Zona de Strikes: Diego Raudez era un lanzador incansable

Armado con una bola submarina y un corazón de guerrero, Diego Raudez dio cátedra de valentía y compromiso con su equipo durante 15 años

Brazo de hule, corazón de guerrero y personalidad volátil. Así podría describirse a Diego Raudez, el tirador que más ha impactado en Granada en los últimos 40 años.

Claro, el mejor lanzador de Granada y de Nicaragua es Dennis Martínez, pero hablo estrictamente del beisbol local y ahí Raudez fue una verdadera estrella, que entró hondo entre los fanáticos.

Y Granada ha tenido tremendos lanzadores como el propio Julio Raudez, hijo de Diego, quien llegó a ser mejor que su papá, pero la conexión atleta-aficionado del viejo, no la tuvo el hijo.

Había cierto magnetismo en Diego. Nunca pasaba desapercibido. Era jovial y bromista. Retador al extremo y valiente como pocos, pero muy serio en su trabajo, cuyo centro era el box.

Armado de una bola submarina hizo daño por más de 15 años en nuestro beisbol y cuando le tocó viajar con la Selección Nacional, siempre estuvo entre los mejores por donde pasó. Hombre bravo.

Diego inició en 1977 con Granada. Luego se fue a Matagalpa en 1978, pero no hizo nada en ambas campañas. Tuvo marca de 0-5 y 5.65. Sin embargo en 1980 con 8-3 y 2.90 enseñó los dientes.

Su mayor impacto lo tuvo en 1983, cuando logró marca de 18-9 y 2.28, más 220 ponches en 237 innings, imponiendo récord nacional. La marca era de 203 “fusilados” de Andrés Torres en 1977.

Diego también consiguió 15-8 y 2.40 en 1987, pero en varias campañas anteriores, sin registros de gran brillo, logró dejar su huella con labores que no han podido ser devoradas por el olvido.

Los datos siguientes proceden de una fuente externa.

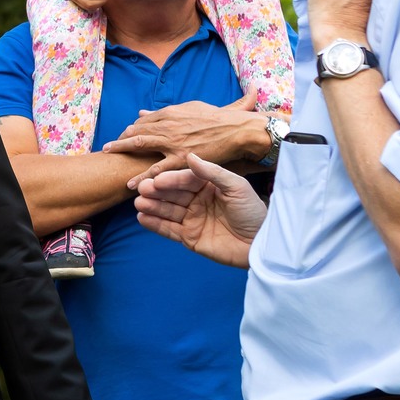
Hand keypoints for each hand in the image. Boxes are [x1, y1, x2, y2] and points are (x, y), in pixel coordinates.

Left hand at [102, 93, 263, 186]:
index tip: (125, 135)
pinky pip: (156, 169)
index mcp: (170, 112)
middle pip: (137, 130)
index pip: (143, 120)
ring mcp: (172, 141)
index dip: (132, 128)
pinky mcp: (180, 158)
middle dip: (120, 138)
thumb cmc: (218, 118)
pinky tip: (130, 184)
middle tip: (108, 147)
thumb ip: (166, 111)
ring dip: (122, 149)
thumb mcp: (190, 108)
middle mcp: (167, 124)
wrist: (236, 129)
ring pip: (140, 144)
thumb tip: (143, 111)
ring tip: (108, 157)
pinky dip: (141, 176)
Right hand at [134, 154, 265, 267]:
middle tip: (142, 189)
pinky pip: (168, 230)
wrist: (261, 243)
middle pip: (173, 194)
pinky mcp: (189, 237)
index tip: (158, 180)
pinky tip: (142, 217)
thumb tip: (190, 156)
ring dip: (152, 206)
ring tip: (139, 203)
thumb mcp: (236, 186)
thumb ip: (212, 172)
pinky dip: (155, 224)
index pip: (185, 180)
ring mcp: (192, 219)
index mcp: (208, 185)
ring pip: (168, 211)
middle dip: (157, 192)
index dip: (172, 180)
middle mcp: (197, 200)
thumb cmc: (252, 211)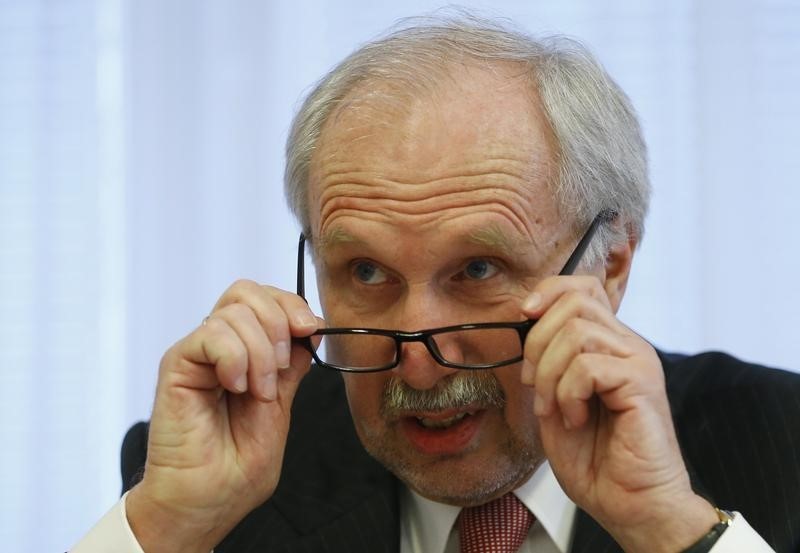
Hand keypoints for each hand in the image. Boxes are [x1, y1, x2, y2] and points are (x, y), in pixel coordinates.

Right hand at [126, 280, 320, 552]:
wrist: (207, 499)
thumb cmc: (236, 465)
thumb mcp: (281, 408)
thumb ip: (291, 367)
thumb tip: (308, 330)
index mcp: (245, 352)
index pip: (267, 299)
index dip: (292, 306)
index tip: (311, 330)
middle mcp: (220, 346)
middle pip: (247, 291)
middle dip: (279, 322)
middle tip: (279, 368)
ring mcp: (199, 353)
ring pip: (234, 310)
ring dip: (260, 352)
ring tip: (257, 391)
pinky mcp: (178, 364)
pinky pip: (211, 333)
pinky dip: (234, 357)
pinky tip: (235, 386)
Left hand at [520, 276, 716, 552]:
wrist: (630, 504)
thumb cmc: (596, 460)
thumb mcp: (555, 401)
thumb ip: (546, 362)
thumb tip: (524, 325)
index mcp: (609, 345)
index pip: (583, 287)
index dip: (549, 290)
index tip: (522, 315)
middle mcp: (627, 345)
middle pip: (575, 302)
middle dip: (537, 342)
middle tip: (534, 385)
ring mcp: (638, 362)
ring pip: (577, 331)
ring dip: (550, 374)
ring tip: (556, 409)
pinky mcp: (642, 383)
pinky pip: (588, 366)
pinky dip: (568, 394)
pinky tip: (576, 418)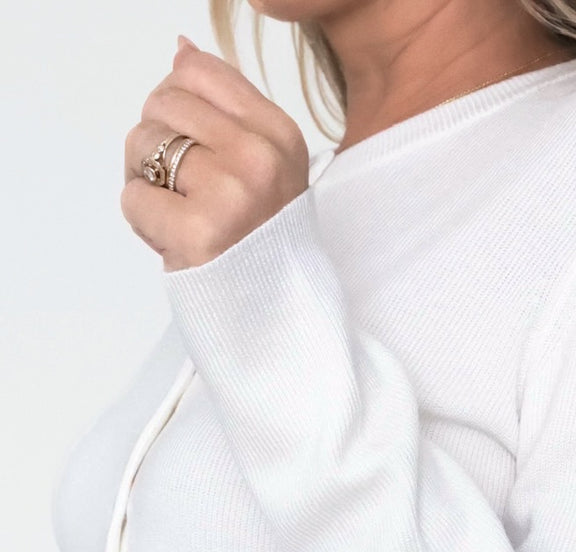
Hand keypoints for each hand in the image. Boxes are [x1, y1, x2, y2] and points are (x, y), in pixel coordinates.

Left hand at [122, 36, 309, 271]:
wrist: (278, 314)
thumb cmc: (262, 239)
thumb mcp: (265, 164)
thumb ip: (225, 106)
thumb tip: (182, 51)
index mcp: (278, 134)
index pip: (197, 71)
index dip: (177, 103)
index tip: (195, 144)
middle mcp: (258, 158)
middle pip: (162, 103)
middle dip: (158, 142)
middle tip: (184, 187)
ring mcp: (229, 194)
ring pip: (141, 144)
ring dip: (145, 179)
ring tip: (178, 212)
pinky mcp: (197, 232)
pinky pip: (133, 197)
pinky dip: (142, 220)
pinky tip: (173, 238)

El 2 de diciembre de 1982 le metió 20 ponches al equipo Costa Atlántica para imponer un récord aún vigente. En 1983 se fajó en un duelo memorable de 17 innings con Luis Cano de los Dantos.

Dos años después, el 4 de mayo de 1985, luego de tirar cuatro innings el día anterior, relevó durante 14 episodios en el sexto juego de la Final ante los Dantos, y ganó 4-3 en 19 entradas salvajes.

Con la Selección no fue distinto. En 1986 él se llevó las tres victorias de la tropa nica en los Juegos Centroamericanos y del Caribe de Dominicana y tuvo 1-2 y 3.33 en el Mundial de Cuba en 1984.

Su momento más triste debe haber sido cuando fue devuelto por razones de índole disciplinarias de Caracas, Venezuela en 1983, cuando ganó medalla de plata en forma dramática la Selección.

Se marchó con balance de 120-119 y 3.07 a nivel local. Es el cuarto más ponchador con 1,121 “fusilados” y es uno de siete lanzadores con más de 100 triunfos y 1000 ponches en su carrera.

Pero sobre todo, Raudez fue un lanzador valiente, incansable e indomable. Parecía listo para lanzarle a los Yanquis incluso, aunque no fuese a pasar del arranque, pero no se echaba hacia atrás.